Sanırım kendime yaptığım en büyük kötülüklerden birisi.
Kalbiniz yumuşacık olduğundan her şeyi yaparsınız onun için. Fakat "o" bu hassas kalbin canına okur.
Ama şöyle de bir gerçek var benim gibi insanlar bu döngüye sürekli düşecek ve düşüyor. Tek temennim bu konuda benim gibi olan birine denk gelmek.
Hiç kimse vazgeçilmez değildir. Gitmek isteyen gidiyor zaten sen kendini mahvetsen de etmesen de gidecek, tutamazsın.

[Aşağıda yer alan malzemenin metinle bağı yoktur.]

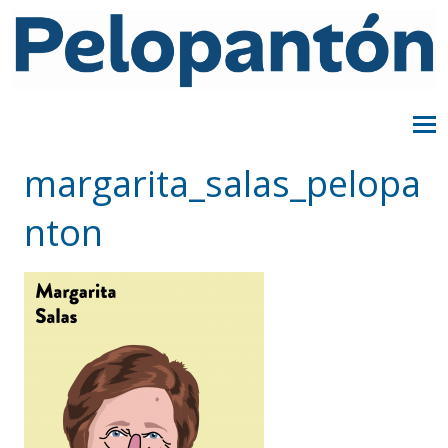
margarita_salas_pelopa
nton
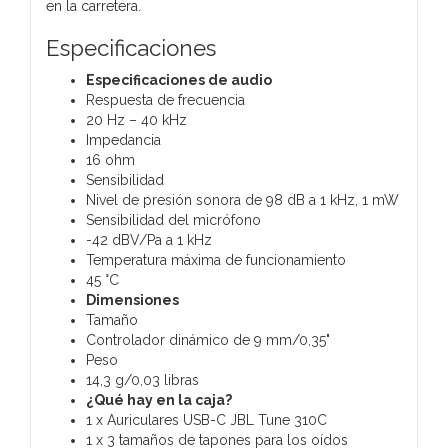
en la carretera.
Especificaciones
Especificaciones de audio
Respuesta de frecuencia
20 Hz – 40 kHz
Impedancia
16 ohm
Sensibilidad
Nivel de presión sonora de 98 dB a 1 kHz, 1 mW
Sensibilidad del micrófono
-42 dBV/Pa a 1 kHz
Temperatura máxima de funcionamiento
45 °C
Dimensiones
Tamaño
Controlador dinámico de 9 mm/0,35"
Peso
14,3 g/0,03 libras
¿Qué hay en la caja?
1 x Auriculares USB-C JBL Tune 310C
1 x 3 tamaños de tapones para los oídos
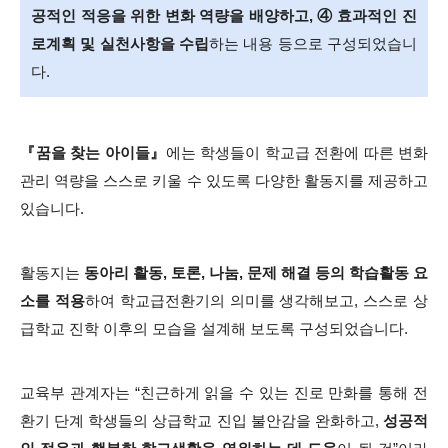
공적인 적응을 위한 변화 역량을 배양하고, ④ 효과적인 진
로계획 및 실천사항을 수립
하는 내용 등으로 구성되었습니
다.
『꿈을 찾는 아이들』
에는 학생들이 학교급 전환에 따른 변화
관리 역량을 스스로 키울 수 있도록 다양한 활동지를 제공하고
있습니다.
활동지는
동아리 활동, 토론, 나눔, 문제 해결 등의 학습활동 요
소를 적용
하여 학교급전환기의 의미를 생각해보고, 스스로 상
급학교 진학 이후의 모습을 설계해 보도록 구성되었습니다.
교육부 관계자는 “친근하게 읽을 수 있는 진로 만화를 통해 전
환기 단계 학생들의 상급학교 진입 불안감을 완화하고,
성공적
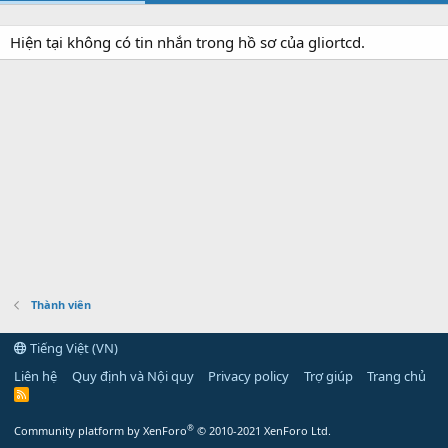
Hiện tại không có tin nhắn trong hồ sơ của gliortcd.
Thành viên
Tiếng Việt (VN)
Liên hệ
Quy định và Nội quy
Privacy policy
Trợ giúp
Trang chủ
R
S
S
®
Community platform by XenForo
© 2010-2021 XenForo Ltd.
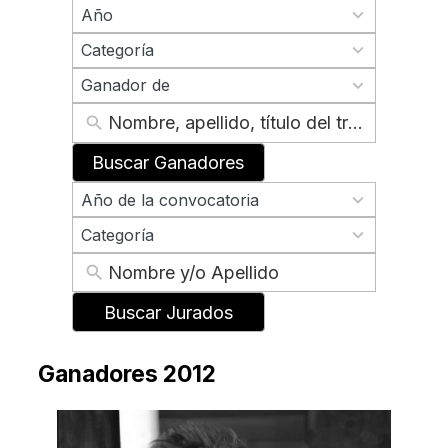
70
Año
results
2
available
Categoría
results
2
available
Ganador de
results
available
Buscar Ganadores
70
Año de la convocatoria
results
2
available
Categoría
results
available
Buscar Jurados
Ganadores 2012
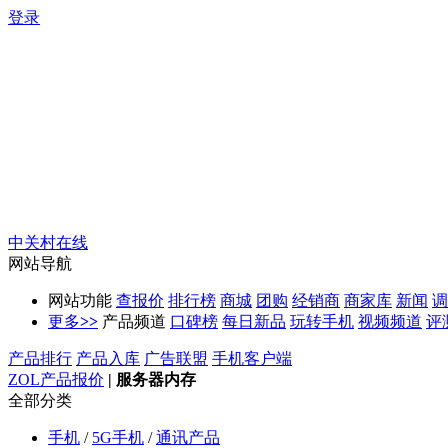
登录
中关村在线
网站导航
网站功能
查报价
排行榜
商城
团购
经销商
商家库
新闻
调
更多
>>
产品频道
口碑榜
每日新品
玩转手机
视频频道
评
产品排行
产品入库
广告联盟
手机客户端
ZOL产品报价
|
服务器内存
全部分类
手机
/
5G手机
/
通讯产品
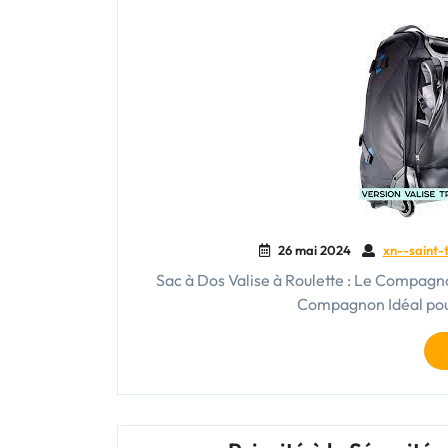
26 mai 2024
xn--saint-t
Sac à Dos Valise à Roulette : Le Compagno
Compagnon Idéal pour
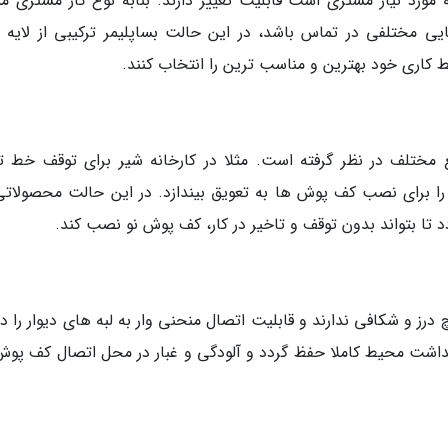
ورد نیاز مشتری است قابلیت تغییر دارند. بنابه نوع کار مشتری م
 مختلفی در تماس باشد، در این حالت بساپلیمر ترکیبی از لایه 
ط کاری خود بهترین و مناسب ترین را انتخاب کنند.
 مختلف در نظر گرفته است. مثلا در کارخانه شیر برای توقف خط تو
ا برای نصب کف پوش ها به تعویق بیندازد. در این حالت محصولاتی
تا بتواند بدون توقف و تاخیر در کار، کف پوش نو نصب کند.
ز و شکافی ندارند و قابلیت اتصال منحنی وار به لبه های دیوار را دا
هداشت محیط کاملا حفظ گردد و آلودگی و غبار در محل اتصال کف پوش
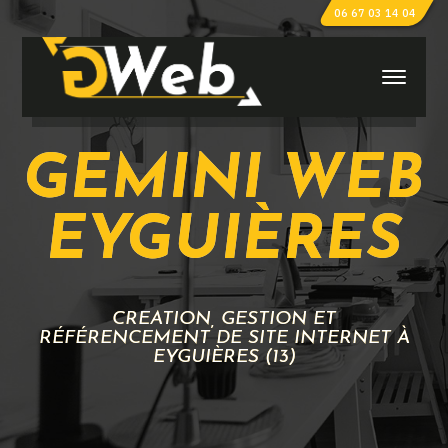
06 67 03 14 04
GEMINI WEB
EYGUIÈRES
CRÉATION, GESTION ET
RÉFÉRENCEMENT DE SITE INTERNET À
EYGUIÈRES (13)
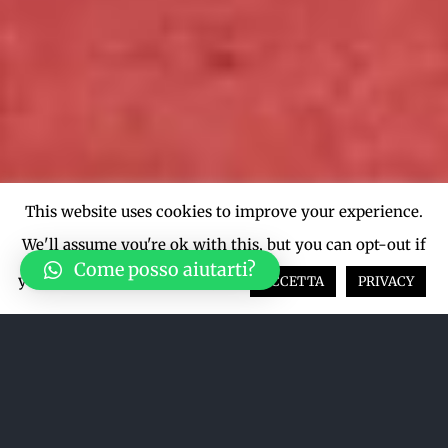
This website uses cookies to improve your experience.
We'll assume you're ok with this, but you can opt-out if
Come posso aiutarti?
you wish.
Cookie settings
ACCETTA
PRIVACY
Ordina per
Popolarità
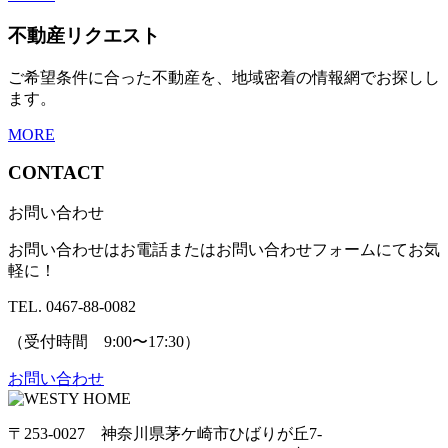
不動産リクエスト
ご希望条件に合った不動産を、地域密着の情報網でお探しし
ます。
MORE
CONTACT
お問い合わせ
お問い合わせはお電話またはお問い合わせフォームにてお気
軽に！
TEL. 0467-88-0082
（受付時間 9:00〜17:30）
お問い合わせ
〒253-0027 神奈川県茅ケ崎市ひばりが丘7-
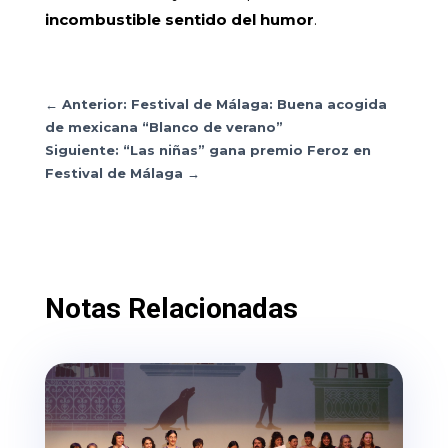
incombustible sentido del humor
.
←
Anterior: Festival de Málaga: Buena acogida
de mexicana “Blanco de verano”
Siguiente: “Las niñas” gana premio Feroz en
Festival de Málaga
→
Notas Relacionadas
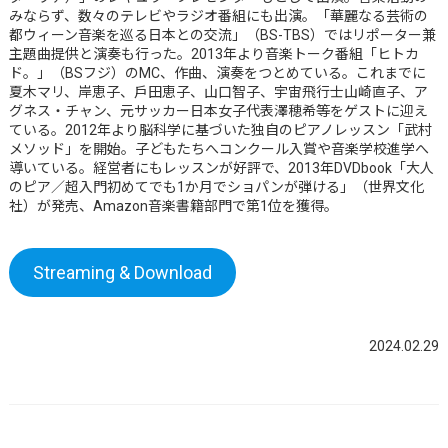
みならず、数々のテレビやラジオ番組にも出演。「華麗なる芸術の
都ウィーン音楽を巡る日本との交流」（BS-TBS）ではリポーター兼
主題曲提供と演奏も行った。2013年より音楽トーク番組「ヒトカ
ド。」（BSフジ）のMC、作曲、演奏をつとめている。これまでに
夏木マリ、岸恵子、戶田恵子、山口智子、宇宙飛行士山崎直子、ア
グネス・チャン、元サッカー日本女子代表澤穂希等をゲストに迎え
ている。2012年より脳科学に基づいた独自のピアノレッスン「武村
メソッド」を開始。子どもたちへコンクール入賞や音楽学校進学へ
導いている。経営者にもレッスンが好評で、2013年DVDbook「大人
のピア／超入門初めてでも1か月でショパンが弾ける」（世界文化
社）が発売、Amazon音楽書籍部門で第1位を獲得。
Streaming & Download
2024.02.29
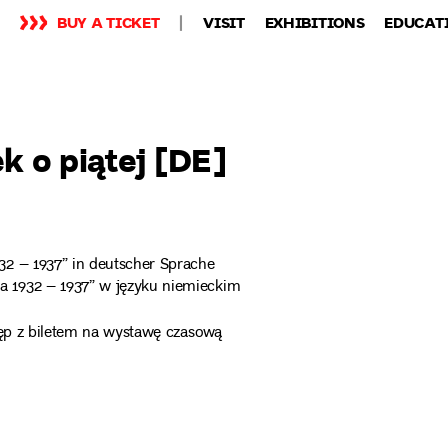
BUY A TICKET
VISIT
EXHIBITIONS
EDUCAT
k o piątej [DE]
32 – 1937” in deutscher Sprache
 1932 – 1937” w języku niemieckim
tęp z biletem na wystawę czasową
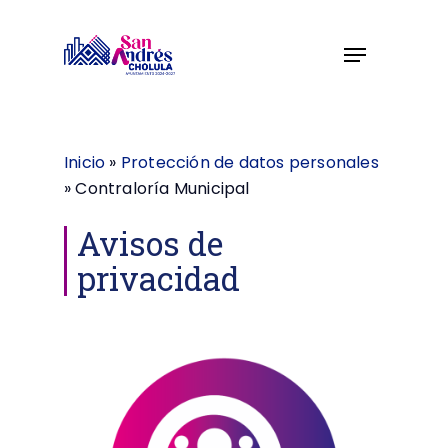
Skip
to
Menu
Close
main
Menu
content
Inicio
»
Protección de datos personales
»
Contraloría Municipal
Avisos de
privacidad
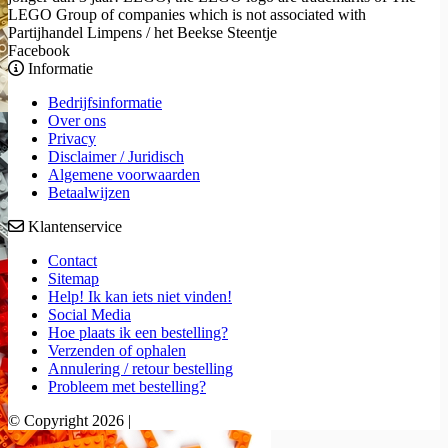
LEGO Group of companies which is not associated with
Partijhandel Limpens / het Beekse Steentje
Facebook
Informatie
Bedrijfsinformatie
Over ons
Privacy
Disclaimer / Juridisch
Algemene voorwaarden
Betaalwijzen
Klantenservice
Contact
Sitemap
Help! Ik kan iets niet vinden!
Social Media
Hoe plaats ik een bestelling?
Verzenden of ophalen
Annulering / retour bestelling
Probleem met bestelling?
© Copyright 2026 |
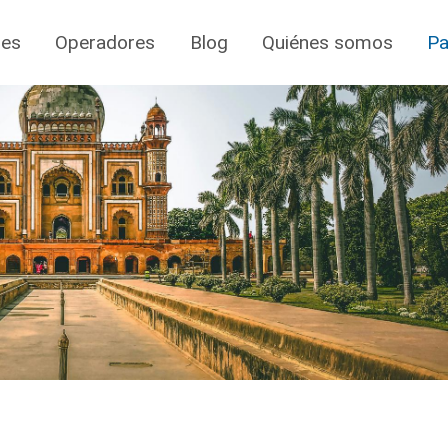
jes
Operadores
Blog
Quiénes somos
Pa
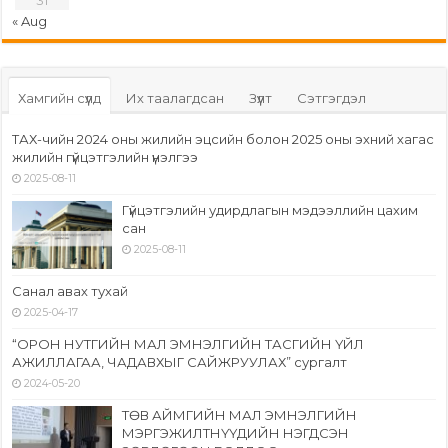
31
« Aug
Хамгийн сүүлд
Их таалагдсан
Зүүлт
Сэтгэгдэл
ТАХ-чийн 2024 оны жилийн эцсийн болон 2025 оны эхний хагас
жилийн гүйцэтгэлийн үнэлгээ
2025-08-11
Гүйцэтгэлийн удирдлагын мэдээллийн цахим
сан
2025-08-11
Санал авах тухай
2025-04-17
“ОРОН НУТГИЙН МАЛ ЭМНЭЛГИЙН ТАСГИЙН ҮЙЛ
АЖИЛЛАГАА, ЧАДАВХЫГ САЙЖРУУЛАХ” сургалт
2024-05-20
ТӨВ АЙМГИЙН МАЛ ЭМНЭЛГИЙН
МЭРГЭЖИЛТНҮҮДИЙН НЭГДСЭН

işte bunun için insan hedefi koymuyorum kendime. Benimle olmak isteyenlerle çok güzel anlaşabiliyorum. Önceden iletişim problemim olduğunu düşünüyordum artık düşünmüyorum. Bazı şeyler karşılıklı. Verdiğin kadar alırsın.
Sana ilgisi olan o kadar güzel belli oluyor ki. Sizi seven insanları Sevin. Sevmeyenleri de sevebilirsiniz ama onurunuzu düşünün, göstermeyin. içinizde sevmeye devam etmek sağlıksız sonuçlar doğarabilir Lâkin bunu kontrol etmeyi öğretebilirsiniz kendinize.
Velhasıl el kelam oldukça savruk bir yazı oldu farkındayım düzenleyemeyeceğim ana fikir kendinizi sevin. insan Kendine iyi gelemiyorsa hiçbir kimse iyi gelemez.
onu çok sevmek ile vazgeçilmez olduğunu hissettirmek arasında bir bağ kurmak ne kadar doğru bilemediğim durum. bildiğin yanlış işte aslında. birini çok sevip illa vazgeçilmez olduğunu hislerle, davranışlarla hissettirmeye çalışıp göze sokmak ters tepebilir yani. sevme olayında, sevgi olayında mütavazilik yapmak onu daha az sevmek, ondan vazgeçeceğin anlamına gelmez ki.
tam kafamda yankılanan konu. çok sevdiğim bir radyo kanalı var. kendileri perşembe gece yarısından sonra internet üzerinden yayın yapıyorlar. tam şu an onları dinliyorum yine. yayına giriş sırasında bu vazgeçilmezlik ve değerli insan kavramından söz ettiler. arkasına çat diye Müslüm Gürses'ten dünya tersine dönse de vazgeçmemi girdiler.
ben de içimden dedim ki acaba hayatıma giren birileri bana bu vazgeçilmezlik hissini yaşatır mı ya da ben birine bu hissi hissettirebilir miyim? harbiden şarkı boyunca bunu düşündüm. sonra yine dedim ki hayatta her şey mümkün. Bu neden olmasın ama hakedene, değer verene, değer bilene ve gerçekten sevene vazgeçilmezlik hissettirilmeli.
Hiç kimse vazgeçilmez değildir, insanlara böyle derin ve gereksiz anlamlar yükleyerek, hem kendinizi hem de karşınızdakini kandırmayın.
Size, ruhunuza, bedeninize, yaşamınıza iyi geldiği sürece var olacaktır, olumsuzluklar hissettirmeyi alışkanlık haline getirdiğinde de yok olacağını bilmelidir.
Yok öyle, her ne olursa olsun hayatımda kalacaksın gibi sikimsonik söylemlerle ütopik tablolar yaratmak!
Vazgeçilmez olduğunu hissettirmek değil de bazı insanlar, yine ben değil bir arkadaş elbette, hayatındaki insanı çok sevdiği, ona değer verdiği için kendini daha çok sevsin, memnun olmadığı yaralarını sarsın diye biraz şımartıyor. O muhteşem bir insan olduğundan değil yani, mutlu olmanın bir yolunun da mutlu etmek olduğuna inandıkları için. Peki sonra ne oluyor? O insan kendini gerçekten öyle olduğunu, kusursuz bir erkek / kadın olduğunu düşünüyor. Bilmiyor ki sen o seni çok sevdiği için öyle kıymetlisin. O sevgiyi, aşkı da vazgeçilmez olduğunu sanmak olarak işliyor aklına. Ama o iş öyle değil aslında kardeş. Sen vazgeçilmez falan değilsin, Başkaları da sana aynı şeyi hissettirmeyecek.